(Work order) Continue the commentary on the Wall Street bail-out and public protest from the point where it stops.

### Document segment ###

We've been here before -- in the 1930s Depression, when the entire economy collapsed, and in the 1980s, when the savings-and-loan industry imploded. Both times, citizens demanded that the federal government do something to rescue the economy. In the Depression, President Roosevelt and Congress came up with bold plans to save capitalism and humanize it - the Works Progress Administration, the minimum wage, Social Security, and regulations to protect depositors and to keep banks from irresponsible practices. In the 1980s, President George H. W. Bush and Congress set up a bail-out agency, the Resolution Trust Corporation (RTC), that put the corporate foxes in charge of the financial chicken coop. We served on the RTC advisory committee and watched in horror as the RTC sold off the assets of failed banks to politically-connected developers at fire sale prices.

In response to the current economic crisis, President George W. Bush -- whose misguided policies triggered the Wall Street meltdown in the first place -- has shown no inclination to be bold or to look out for the needs of ordinary Americans worried about losing their jobs, their homes, their health care, and their retirement savings.

The Bush bail-out plan has triggered lots of outrage on the blogosphere and talk show circuit, and skepticism among some Congressional Democrats and editorial writers. But given the magnitude of the crisis, and the proposed corporate give-away, where are the protests? As we know from history, anger and frustration at the bottom takes time to bubble up.

But a number of liberal activist groups and think tanks -- including ACORN, US Action, MoveOn , the AFL-CIO, SEIU, the Steelworkers Union, the American Federation of Teachers, the Center for American Progress, the Campaign for America's Future, and others -- have already taken the lead, formulating a progressive alternative to Bush's plan and urging the Democrats in Congress to show some backbone in standing up to the White House. On Tuesday, for example, ACORN sponsored protests at Federal Reserve banks and financial institutions in 40 cities to protest the failure of the Bush administration and the Federal Reserve to include lifelines for American homeowners facing foreclosures in its big bank bailout bill.

Every American will be effected in some way by the current banking meltdown, the resulting economic crisis (including major lay-offs), and the huge bail-out now under review. We should be asking two questions: Who does the bail-out help? What reforms are needed to make sure this doesn't happen again?

This is the worst economic crisis we've witnessed since the Depression, but most Americans seem paralyzed by confusion and inertia. This is exactly what happened in the 1930s. When the stock market crashed in October 1929, most Americans were in shock. When they got laid off and couldn't find work, or were evicted from their homes, or couldn't afford to feed their children, they initially blamed themselves, or were simply too dazed to act.

### Data shown ###

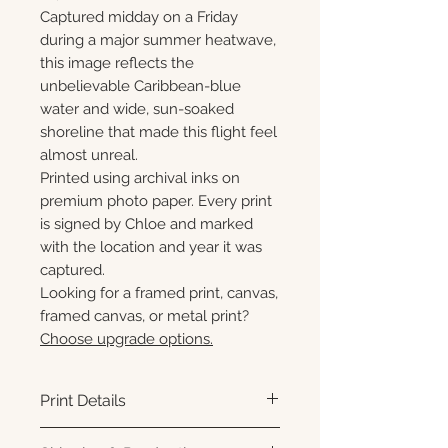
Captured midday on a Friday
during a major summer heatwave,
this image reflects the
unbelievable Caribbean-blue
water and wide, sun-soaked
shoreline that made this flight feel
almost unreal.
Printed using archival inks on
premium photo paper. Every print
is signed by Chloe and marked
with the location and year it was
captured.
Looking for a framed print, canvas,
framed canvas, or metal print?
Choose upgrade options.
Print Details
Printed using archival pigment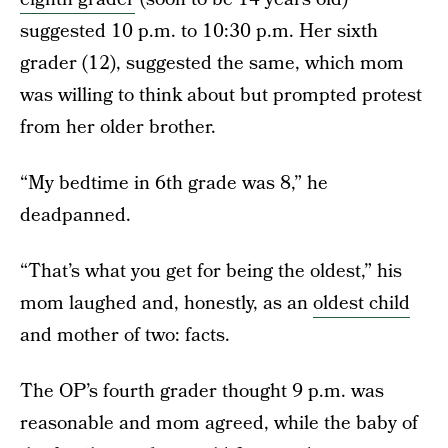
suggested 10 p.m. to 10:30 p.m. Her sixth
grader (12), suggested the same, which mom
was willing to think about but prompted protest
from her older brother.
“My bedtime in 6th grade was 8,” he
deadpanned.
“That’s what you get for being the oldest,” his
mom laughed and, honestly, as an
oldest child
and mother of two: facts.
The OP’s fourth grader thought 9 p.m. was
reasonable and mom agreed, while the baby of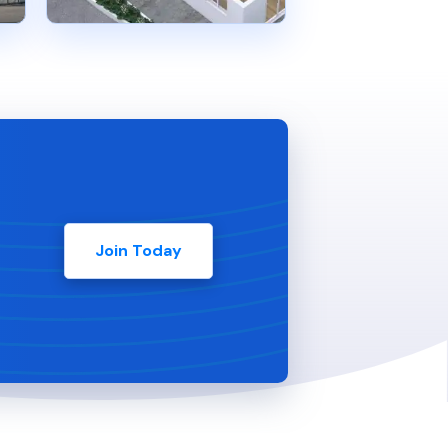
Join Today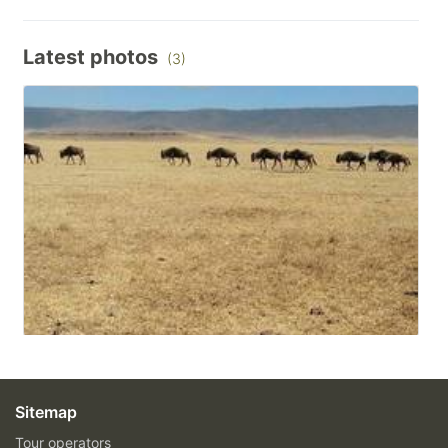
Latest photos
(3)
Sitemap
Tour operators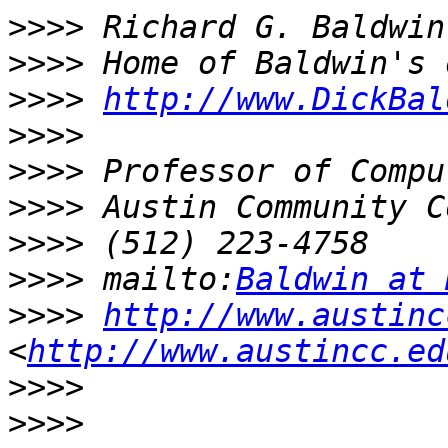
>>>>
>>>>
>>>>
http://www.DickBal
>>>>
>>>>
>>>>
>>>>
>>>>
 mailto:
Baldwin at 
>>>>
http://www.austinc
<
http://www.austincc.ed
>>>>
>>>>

###

(Response)
At first, it was only a handful of small groups -- most unions and community groups, some veterans groups, and some farmers groups -- who tried to mobilize people politically. Labor unions organized strikes and protests demanding that the government do something. Unemployed workers, relief recipients, unpaid schoolteachers, and housewives organized demonstrations. President Herbert Hoover, a Republican conservative who believed that the federal government shouldn't interfere with economic affairs, watched as things went from bad to worse. During his 1932 campaign for the White House, Franklin D. Roosevelt ran on a platform of "change," but he offered few specifics about what he intended to do to fix the economic chaos engulfing America. FDR won because he wasn't Herbert Hoover. But once Roosevelt took office, he became bolder, helped along by protests in the streets demanding action.

Sound familar? Like Herbert Hoover, President George W. Bush has been a disaster, presiding over an economic free fall that includes high unemployment, huge deficits, a growing gap between the rich and everyone else, an increase in poverty, Katrina, and negligent financial regulation policies. The Republicans, including John McCain, have lost all their credibility for managing the economy. It was their philosophy and their policies that got us into the current mess.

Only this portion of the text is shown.